The fact remains: the mainstream surf industry does’t appreciate these sorts of questions. Because the answers don’t help boost sales of board shorts. “I think the reaction to the film will be very different from the surf industry when it comes out than what it was when we started the project. When we reached out to people in the companies and on the tour and said we were going to make a documentary about homosexuality and surfing, they were very closed, very private. I don’t think it was that they were homophobic, it’s just that everyone knows about certain stories in US and Aussie surf culture about certain pros on the tour being gay and quitting the tour because they are gay, people being assaulted and so on. A lot of people in the industry just preferred not to answer our call for an interview, rather than face all these demons from the past. There are a number of issues within surfing that are not being dealt with and homosexuality and its place within surfing is definitely one of them.”

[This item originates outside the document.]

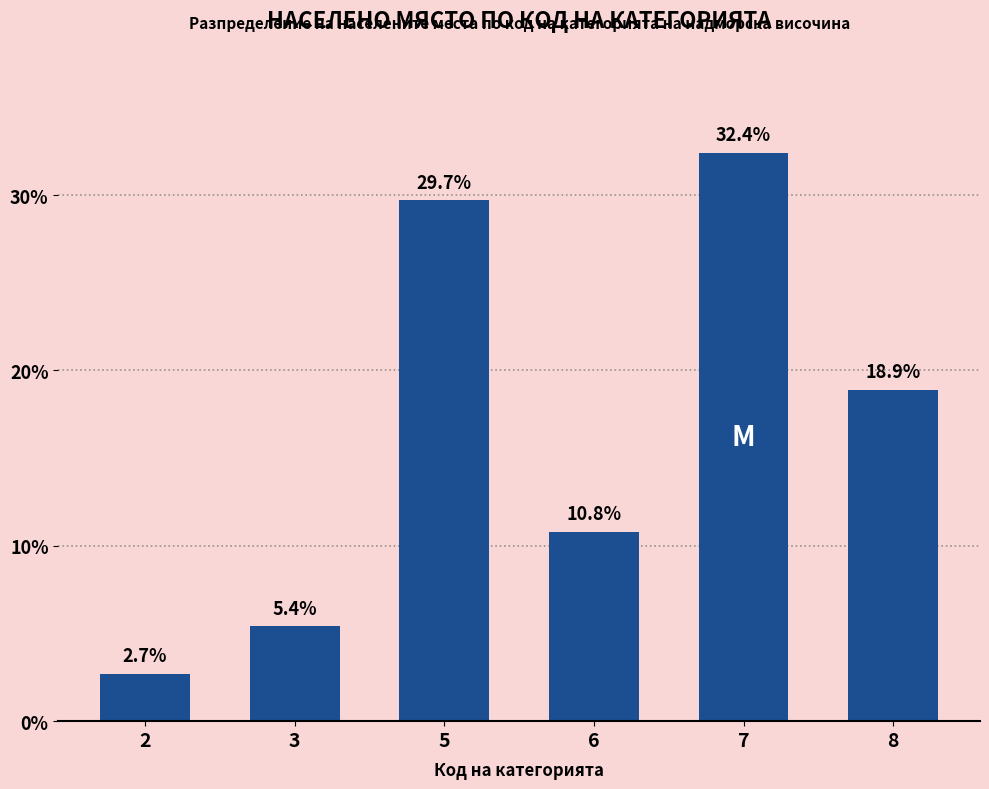

What is the maximum value shown in the chart?

32.4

This collective vow of silence, upheld by those who function deep within surfing’s core, can be an intimidating barrier to tackle – especially when its founded on an idea of ‘us’ versus ‘them’. “We are independent filmmakers, not aligned to any brand or set of people in the industry; and it has been a challenge for us to let people know that we’re not here to blame anyone or to ‘out’ anyone,” says Thomas, who isn’t so much waving a flag as pointing out abject home-truths. “We’re here to say, ‘Look some of the athletes that you admire so much, well some of them are straight but guess what, some of them are gay.’ We strongly believe that if homosexuality were more visible, if young kids knew that one of their heroes were gay, then they would think twice before they made judgements. We’re not here to wave a rainbow flag – we’re here to show that surfing is way more complex, diverse and interesting than the what is portrayed in the media.”
But whatever the reaction to the film within the industry itself, the film has already made a change out there in the real world. “Craig Butler, who is six times Irish surf champion, wrote us a letter at the start of the process saying that there is no way he’d ever be able to tell his parents or his surf mates that he was gay because they just wouldn’t understand. But through the course of the documentary – over about a year between when we started and when he contacted us again – he wrote to us saying that he had changed his mind and that it was important that he told everybody who he was. If we can inspire people to be who they are like Craig, then that’s what the process is all about.”
Out in the Line-up is released Saturday, June 28.